_Work required:_
Nothing may be dropped. Retype the whole listing exactly.

_Dataset section:_
══════
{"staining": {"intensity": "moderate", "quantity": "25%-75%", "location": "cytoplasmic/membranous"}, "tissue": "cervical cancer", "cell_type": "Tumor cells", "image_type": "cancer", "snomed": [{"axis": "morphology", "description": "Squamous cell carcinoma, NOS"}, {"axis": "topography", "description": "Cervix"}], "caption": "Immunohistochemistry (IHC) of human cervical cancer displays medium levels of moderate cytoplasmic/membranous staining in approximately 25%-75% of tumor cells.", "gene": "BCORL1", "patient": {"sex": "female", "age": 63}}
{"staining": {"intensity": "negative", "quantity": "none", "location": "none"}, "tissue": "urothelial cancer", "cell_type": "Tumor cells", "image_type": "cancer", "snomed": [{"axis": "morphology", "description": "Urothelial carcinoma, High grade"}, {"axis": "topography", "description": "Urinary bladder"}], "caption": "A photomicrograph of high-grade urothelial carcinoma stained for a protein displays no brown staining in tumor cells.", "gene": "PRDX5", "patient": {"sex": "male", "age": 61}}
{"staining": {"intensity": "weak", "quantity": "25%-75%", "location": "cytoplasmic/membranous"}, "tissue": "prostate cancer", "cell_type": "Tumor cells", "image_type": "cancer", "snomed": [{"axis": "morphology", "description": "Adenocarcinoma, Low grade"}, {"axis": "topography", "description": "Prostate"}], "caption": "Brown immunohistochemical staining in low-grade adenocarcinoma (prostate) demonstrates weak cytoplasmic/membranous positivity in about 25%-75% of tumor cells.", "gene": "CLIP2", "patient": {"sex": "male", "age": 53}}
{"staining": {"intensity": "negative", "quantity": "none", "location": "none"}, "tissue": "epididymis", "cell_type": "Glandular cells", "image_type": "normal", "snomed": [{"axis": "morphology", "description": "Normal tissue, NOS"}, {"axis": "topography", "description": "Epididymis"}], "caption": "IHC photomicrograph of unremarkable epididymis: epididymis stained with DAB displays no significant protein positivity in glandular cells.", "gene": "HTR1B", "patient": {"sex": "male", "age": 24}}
══════
_Solution:_
{"staining": {"intensity": "moderate", "quantity": "25%-75%", "location": "cytoplasmic/membranous"}, "tissue": "cervical cancer", "cell_type": "Tumor cells", "image_type": "cancer", "snomed": [{"axis": "morphology", "description": "Squamous cell carcinoma, NOS"}, {"axis": "topography", "description": "Cervix"}], "caption": "Immunohistochemistry (IHC) of human cervical cancer displays medium levels of moderate cytoplasmic/membranous staining in approximately 25%-75% of tumor cells.", "gene": "BCORL1", "patient": {"sex": "female", "age": 63}}
{"staining": {"intensity": "negative", "quantity": "none", "location": "none"}, "tissue": "urothelial cancer", "cell_type": "Tumor cells", "image_type": "cancer", "snomed": [{"axis": "morphology", "description": "Urothelial carcinoma, High grade"}, {"axis": "topography", "description": "Urinary bladder"}], "caption": "A photomicrograph of high-grade urothelial carcinoma stained for a protein displays no brown staining in tumor cells.", "gene": "PRDX5", "patient": {"sex": "male", "age": 61}}
{"staining": {"intensity": "weak", "quantity": "25%-75%", "location": "cytoplasmic/membranous"}, "tissue": "prostate cancer", "cell_type": "Tumor cells", "image_type": "cancer", "snomed": [{"axis": "morphology", "description": "Adenocarcinoma, Low grade"}, {"axis": "topography", "description": "Prostate"}], "caption": "Brown immunohistochemical staining in low-grade adenocarcinoma (prostate) demonstrates weak cytoplasmic/membranous positivity in about 25%-75% of tumor cells.", "gene": "CLIP2", "patient": {"sex": "male", "age": 53}}
{"staining": {"intensity": "negative", "quantity": "none", "location": "none"}, "tissue": "epididymis", "cell_type": "Glandular cells", "image_type": "normal", "snomed": [{"axis": "morphology", "description": "Normal tissue, NOS"}, {"axis": "topography", "description": "Epididymis"}], "caption": "IHC photomicrograph of unremarkable epididymis: epididymis stained with DAB displays no significant protein positivity in glandular cells.", "gene": "HTR1B", "patient": {"sex": "male", "age": 24}}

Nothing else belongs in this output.